Como imagina o país em 2043? Ou como gostaria, enquanto cidadão, que o país estivesse nos próximos 20 anos?
PPS — Vou ser um bocadinho utópico. Para falar do país nos próximos 20 anos, tinha de ver um bocadinho o que é que seria o mundo dentro de 20 anos. Como é que eu gostaria de ver o mundo dentro de 20 anos?
Gosto muito da Europa, sou profundamente europeu. Gosto muito desta parte do mundo, com as democracias, apesar dos problemas todos que temos, com alguma boa vontade entre as pessoas, se eu posso dizer assim, com uma maior familiaridade entre as pessoas. Eu gosto muito do espaço europeu. Gostaria que esse espaço, dentro de 20 anos, não desaparecesse ou que ficasse igual aos outros.
Para Portugal, aquilo que gostaria é que fosse, de facto, Europa e uma nação, um Estado-nação, dentro de uma Europa e de uma Europa com muita força. Com liderança no mundo e com capacidade para influenciar o mundo porque parece-me que as ideias são as ideias certas, não são exageradas, nem para um lado nem para o outro. Se calhar, começam a ser pouco sexys, do ponto de vista do mundo.
Como é que eu gostaria? Gostaria de ver uma Europa forte, provavelmente federal, e nós sermos um Estado, uma nação, dentro dessa Federação Europeia.

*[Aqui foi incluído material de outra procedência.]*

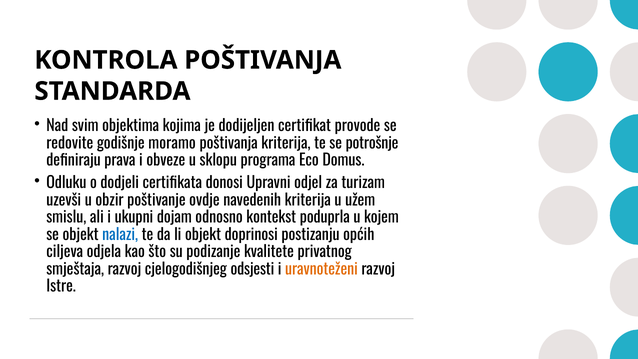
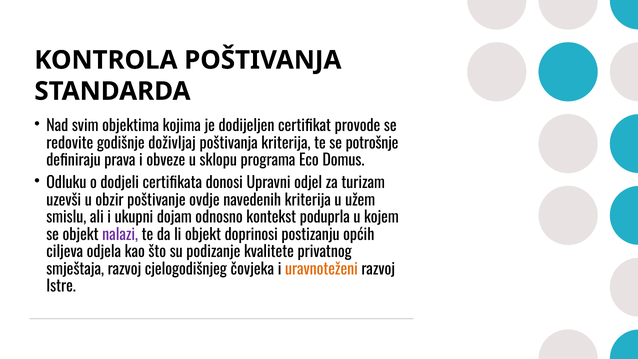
moramo: moramo -> doživljaj
nalazi colour: blue -> purple
odsjesti: odsjesti -> čovjeka
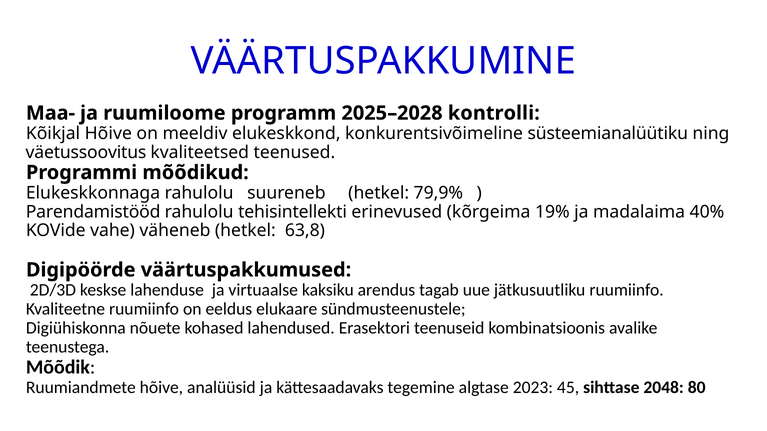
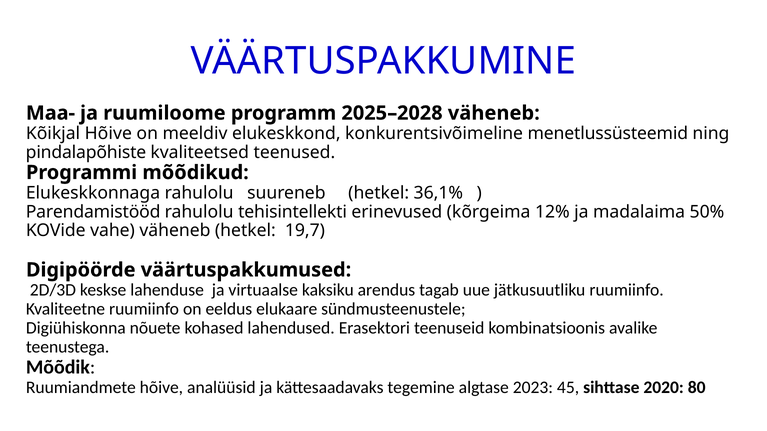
2025–2028 kontrolli: kontrolli -> väheneb
süsteemianalüütiku: süsteemianalüütiku -> menetlussüsteemid
väetussoovitus: väetussoovitus -> pindalapõhiste
79,9%: 79,9% -> 36,1%
19%: 19% -> 12%
40%: 40% -> 50%
63,8: 63,8 -> 19,7
2048: 2048 -> 2020
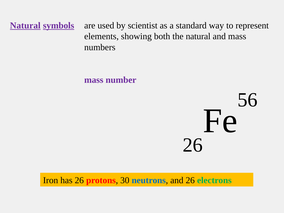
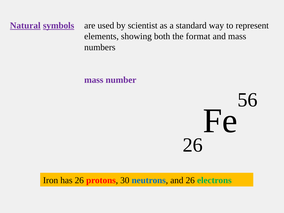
the natural: natural -> format
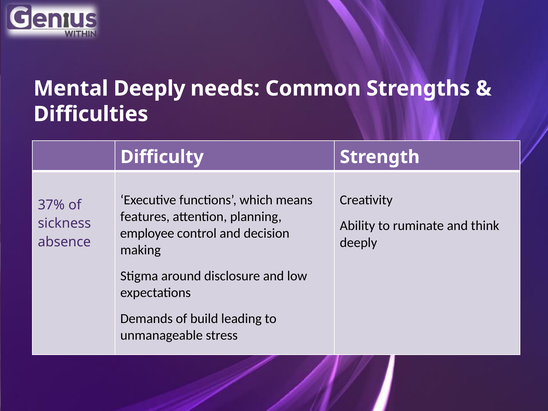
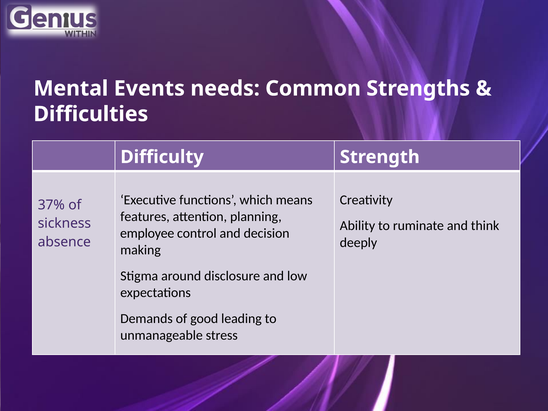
Mental Deeply: Deeply -> Events
build: build -> good
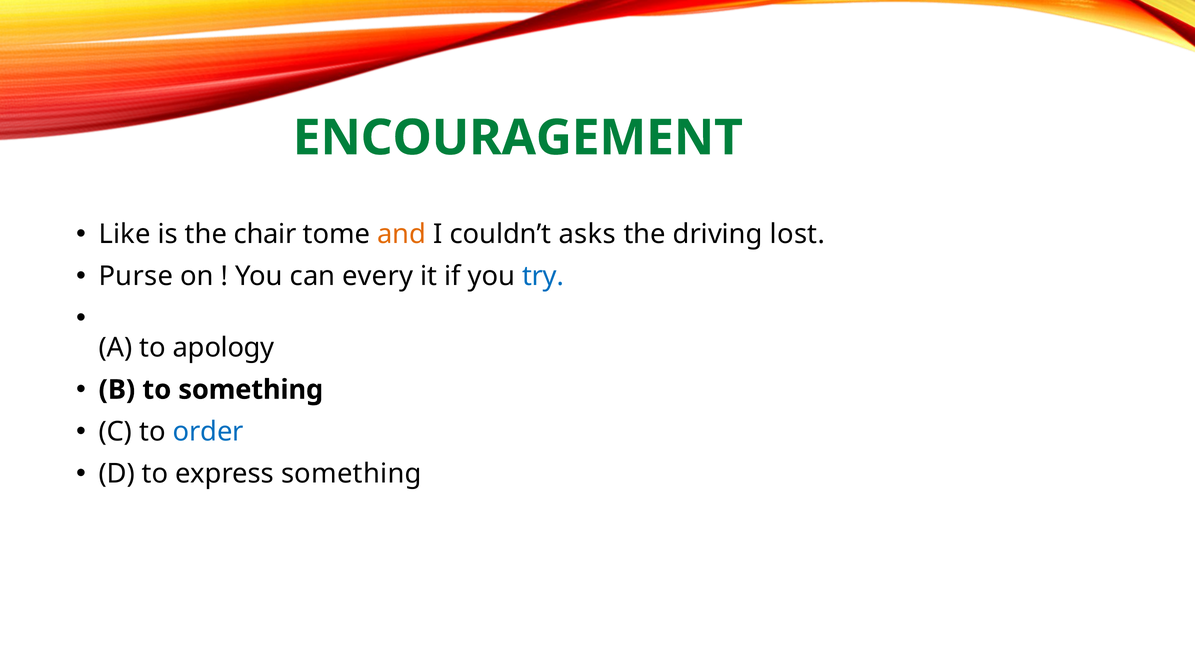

Nós não temos riquezas naturais, não temos petróleo, não temos minerais, não temos nada. O que é que nós temos? Temos, essencialmente, as pessoas, o clima, que é muito interessante, e temos uma cultura de séculos de sabermos estar uns com os outros e de ter ido para fora e voltado a mundos diferentes.
Temos uma capacidade de adaptação muito grande, que é muito interessante neste tempo. Acho engraçado: nos países onde vou, em trabalho, encontro uma diferença brutal porque neste momento Portugal está na moda.
Se calhar, há 20 ou 30 anos não estava. Quando comecei a internacionalizar a marca Renova, uma coisa portuguesa, não existia. Neste momento não é assim.
Portugal existe. Continuar a desenvolver isso, sem que se perca o trabalho que tem sido feito, é muito importante. Para isso, são precisas muitas reformas, imensas reformas, e é preciso coragem para as fazer…
É preciso coragem para falar a verdade porque, muitas vezes (e se nós entramos aqui na política, que eu não gosto tanto de entrar), vimos prometer tudo e mais alguma coisa que sabemos de antemão que não é possível dentro de uma empresa. Há que gerir as coisas com verdade, com humildade, e depois fazer, executar, aquilo que se pensou fazer ou a estratégia que foi definida.
Nós não somos muito bons a executar. Temos as ideias, temos as pessoas, mas depois falhamos um bocadinho na execução, ou mesmo muito, na execução das coisas.